Hi Guys, Was wanting to get a question to you for tomorrow's edition thinking the deadline is midday, but I am in the West and for some stupid reason was overlooking the fact that we are two hours behind, hoping there might be some leeway. I'm thinking it might be a good time to buy bonds. Not sure what you think about the old idea that the older you are the bigger percentage of your portfolio should be in bonds. I suspect that formula is now suspect. However I'm thinking it could be good to buy some bonds in these uncertain times to lock in the higher yields on offer and then while continuing to receive said yield also benefit in time from bond prices rising if inflation comes off the boil. No doubt certain of your reports have influenced my thinking here. You have mentioned bond ETFs and my question is can you truly lock in a yield with bond ETFs? Presumably they aren't just buying a bond and holding it but rather buying and selling them over time and therefore the yield would follow the direction of the general bond market if you know what I mean. Would also be grateful if you briefly elucidate how one buys bonds. Can you buy them on the ASX as you can ETFs, options etc? Looking forward to hearing your view on this. I appreciated your response to my last question regarding HLI, and as ever am somewhat amazed that you are able to keep on top of so much information. Regards Pietro

Answer

Hi Peirto,

Thanks for the kind words. We think your reasoning is broadly sound.

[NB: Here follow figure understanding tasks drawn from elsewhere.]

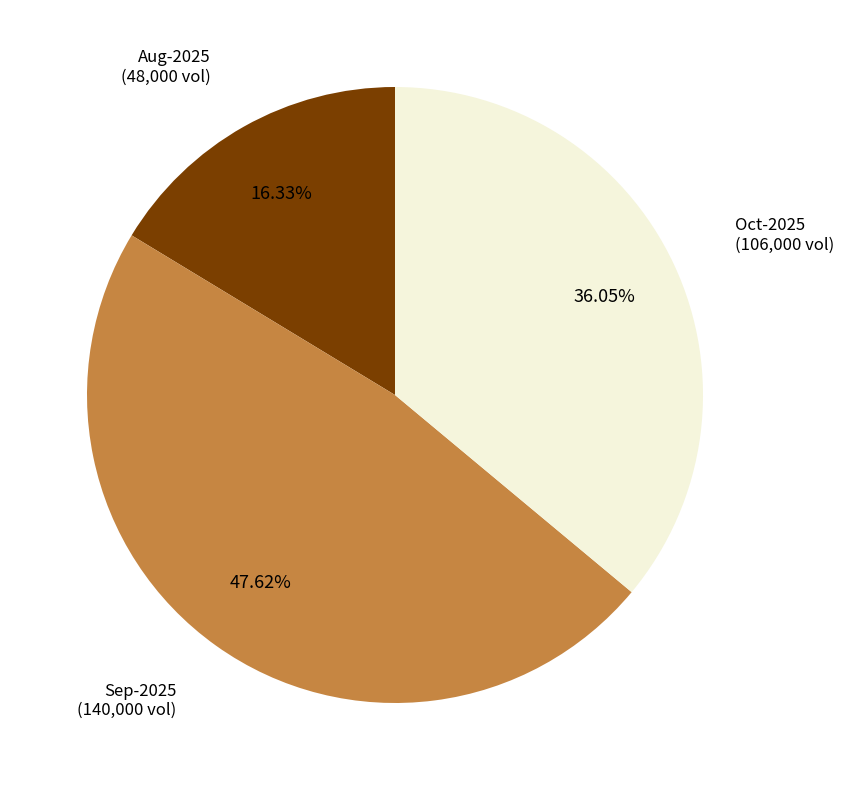

Is the sum of Aug-2025 and Sep-2025 greater than half?

Yes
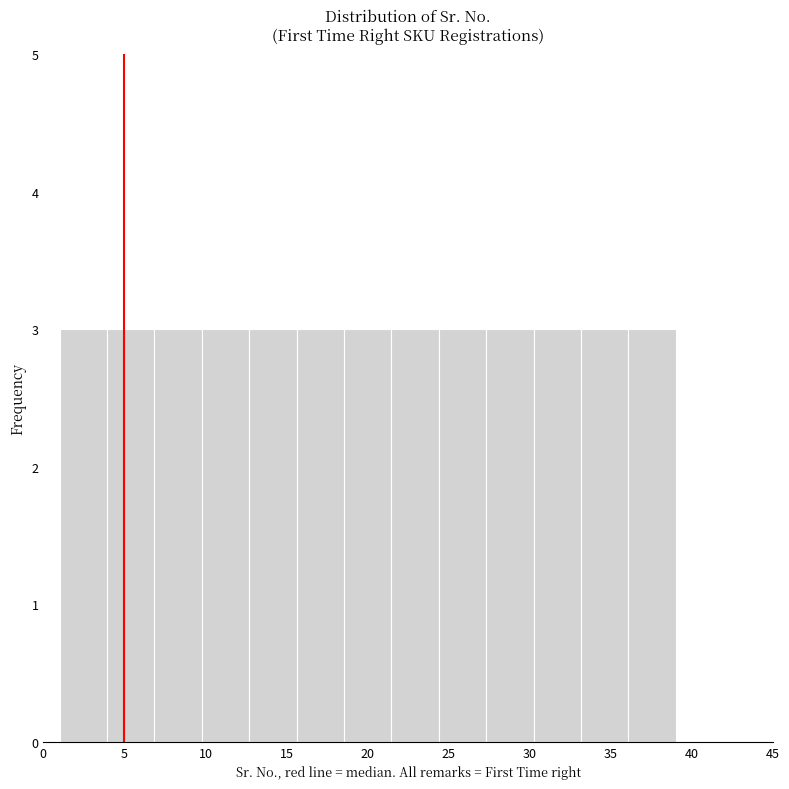

Reading left to right, transcribe this chart: for each bar, give the range it covers on the x-axis and its height. Neither the bar edges nor the heights are printed on the chart, so give them approximately, as read against the axes.

1.0 to 4.0: 3
4.0 to 7.0: 3
7.0 to 10.0: 3
10.0 to 12.5: 3
12.5 to 15.5: 3
15.5 to 18.5: 3
18.5 to 21.5: 3
21.5 to 24.5: 3
24.5 to 27.5: 3
27.5 to 30.0: 3
30.0 to 33.0: 3
33.0 to 36.0: 3
36.0 to 39.0: 3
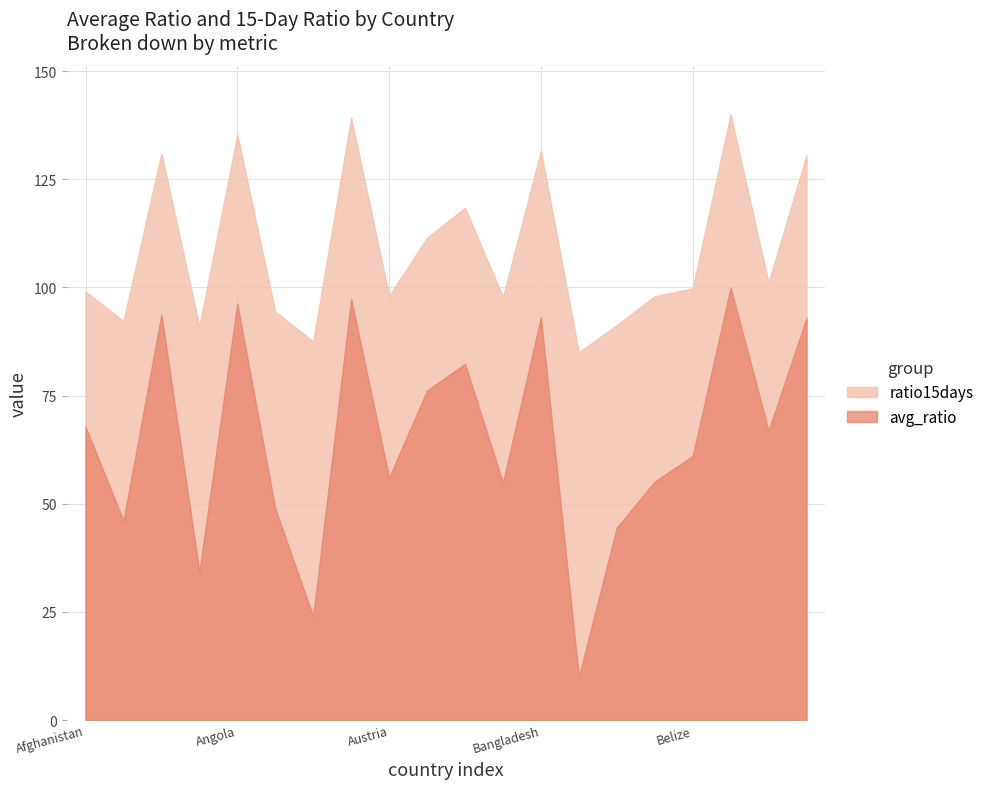

Rank the categories by avg_ratio value from highest to lowest.

Benin, Australia, Angola, Algeria, Bangladesh, Bhutan, Bahamas, Azerbaijan, Afghanistan, Bermuda, Belize, Austria, Belgium, Bahrain, Argentina, Albania, Belarus, Andorra, Aruba, Barbados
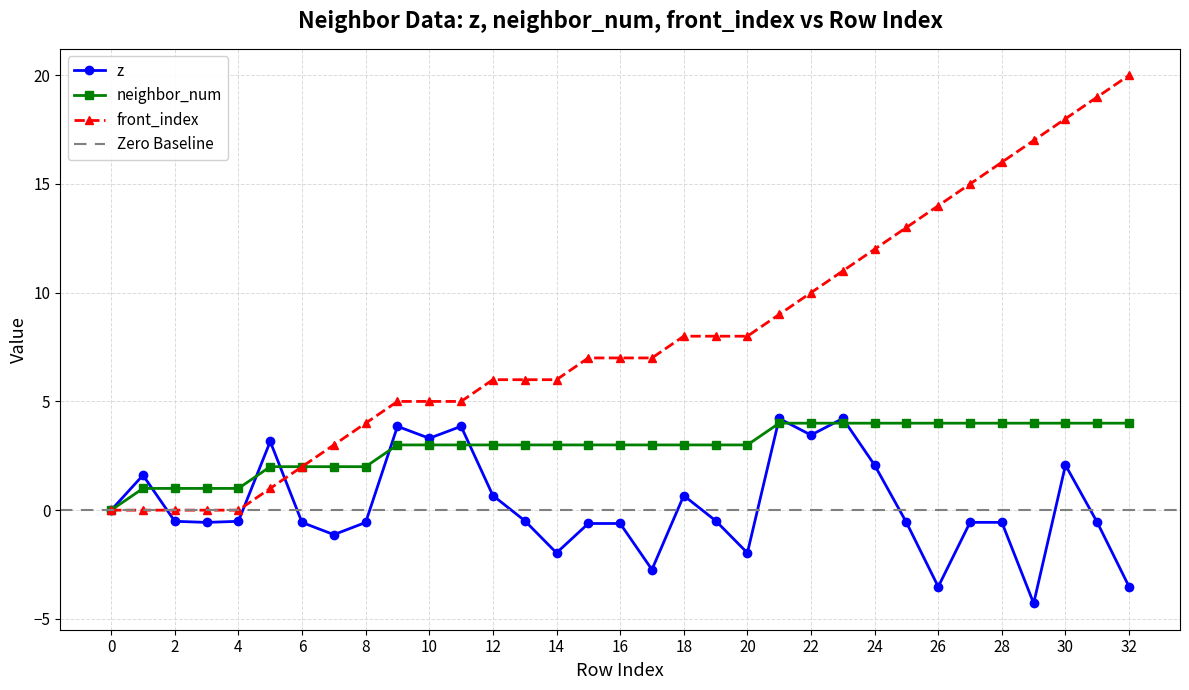

What are all the series names shown in the legend?

z, neighbor_num, front_index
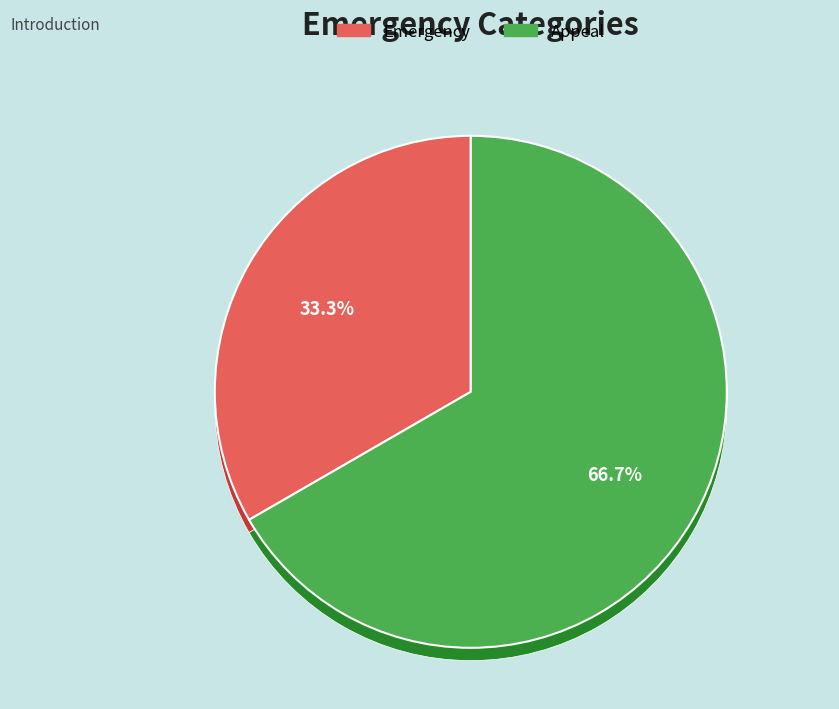

Rank the categories by value from highest to lowest.

Appeal, Emergency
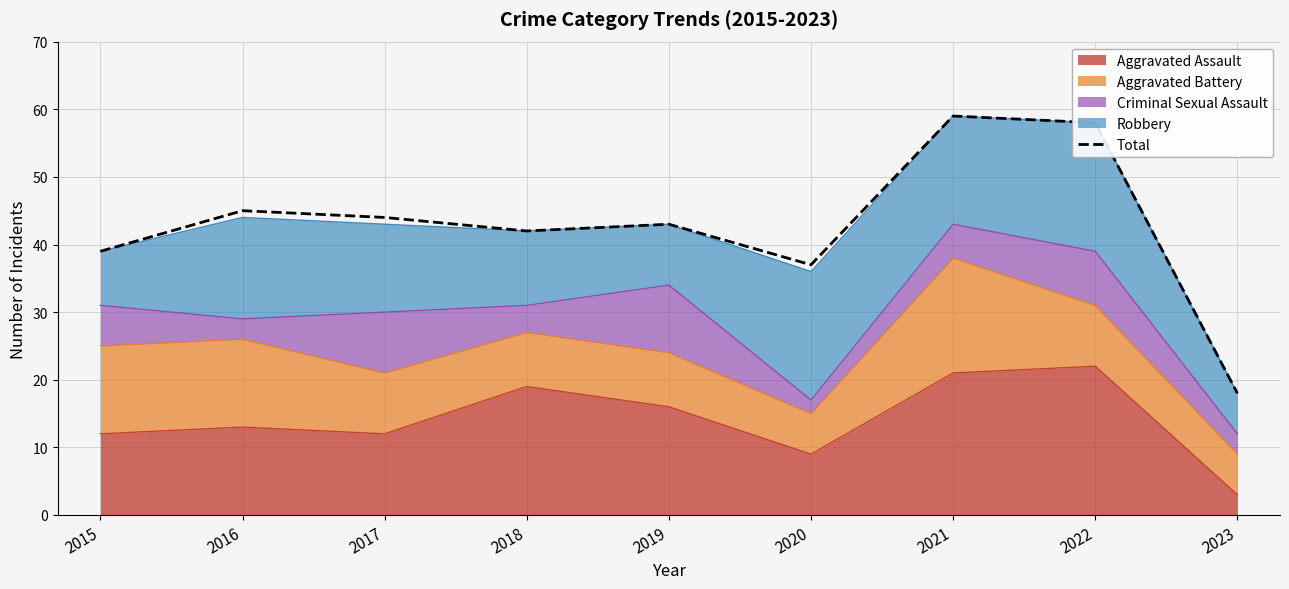

What is the change in value from 2016 to 2020?

-8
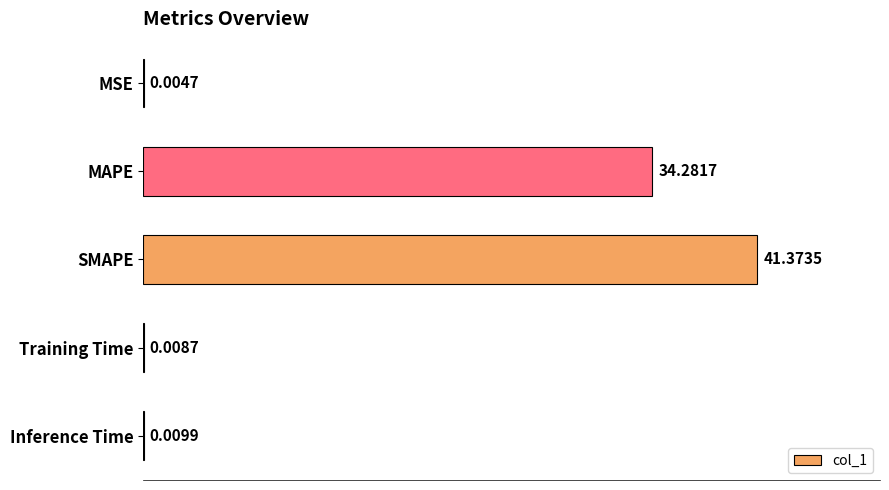

What is the sum of the values at Inference Time and MAPE?

34.3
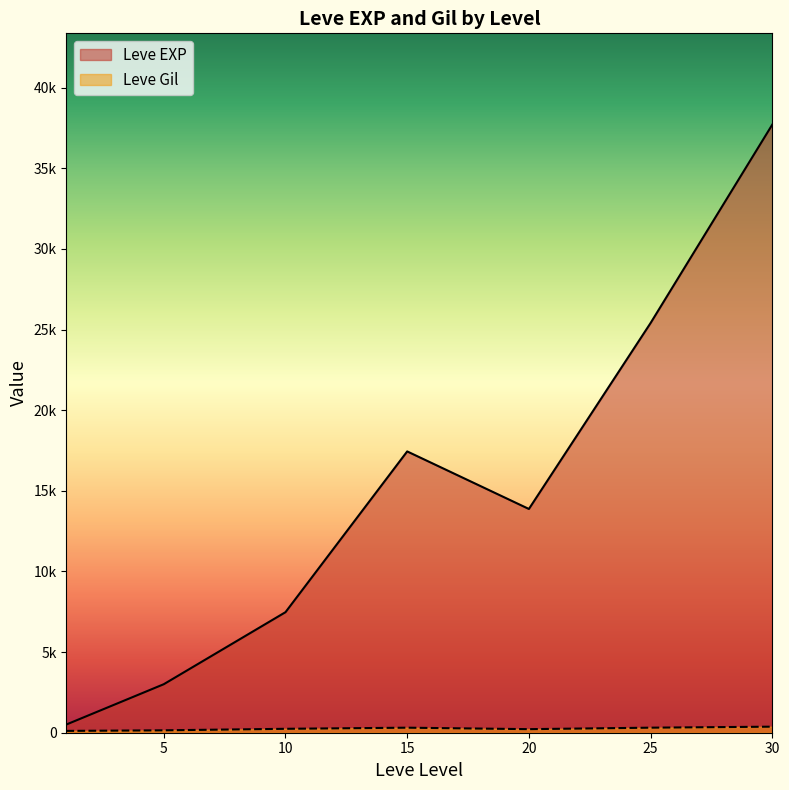

Which category has the lowest value across all series?

1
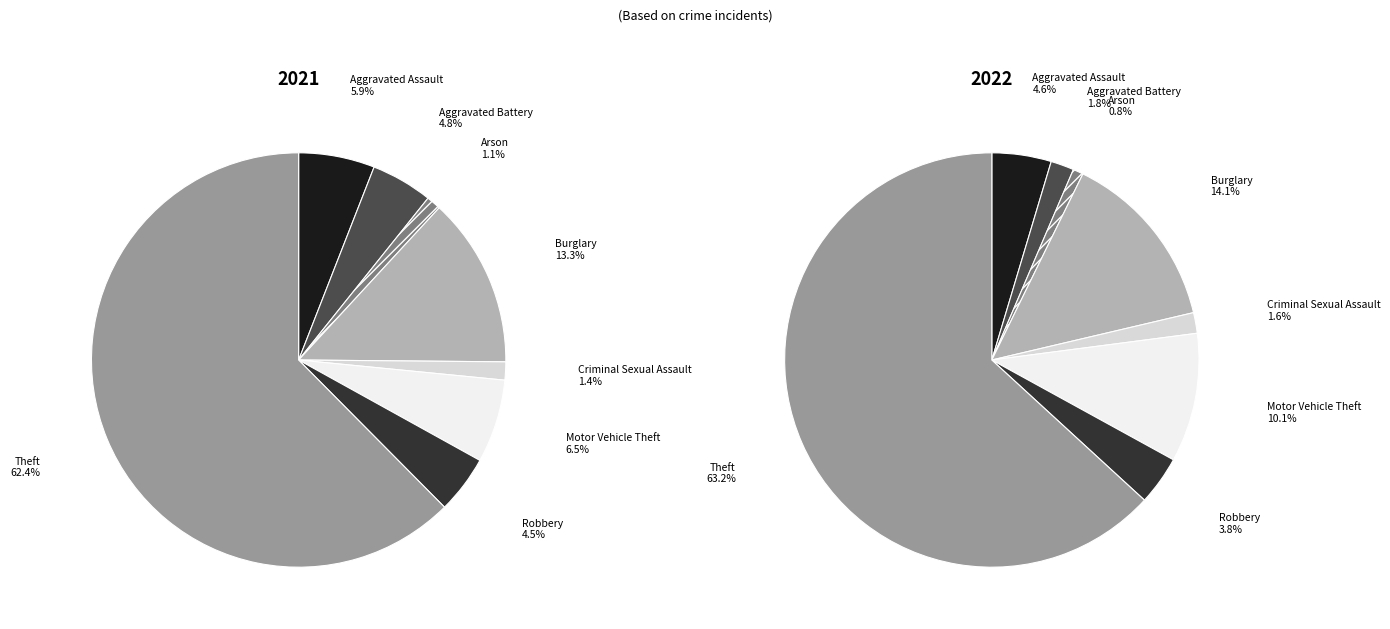

To the nearest percent, what is the difference between the largest and smallest slice percentages?

61%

The old rule that bond exposure should automatically rise with age is too simplistic. Income needs, investment timeframe, tolerance for volatility and the ability to withstand an equity downturn are more important than age alone.

We currently see value in fixed-rate bonds, believing markets are pricing an overly hawkish outlook for the RBA and Federal Reserve. If rates remain on hold or ultimately decline, bond prices should benefit. Yields in the mid-6% range on subordinated debt issued by the major banks also look appealing, although this carries more risk than senior or government bonds.

You raise an important distinction between ETFs and direct bonds. We generally prefer direct bonds in the wholesale portfolios we manage, but minimum investment sizes, diversification and transaction costs can make them less practical for smaller portfolios.

When an individual bond is bought and held to maturity, its yield to maturity can broadly be locked in, assuming the issuer does not default. A conventional bond ETF is different: it continually replaces bonds as they mature, so its income and portfolio yield change over time. Consequently, an ETF’s current distribution yield is not locked in indefinitely.

That said, bond ETFs provide simple, diversified access to fixed income. We own the iShares Core Composite Bond ETF (ASX: IAF), which holds a broad portfolio of Australian government, semi-government and investment-grade corporate bonds.

The appeal is twofold. IAF currently offers a portfolio yield of around 4.8%, providing attractive income by recent historical standards. It should also benefit if inflation moderates and interest rates decline, as falling market yields generally lift bond prices. However, the reverse is also true if rates rise further.

Overall, we think there is a reasonable case for adding fixed income at current yields, particularly for portfolios heavily weighted towards equities. Short-dated, high-quality bonds provide greater stability, while longer-duration bonds and broad ETFs such as IAF offer more potential capital upside if the interest-rate cycle turns.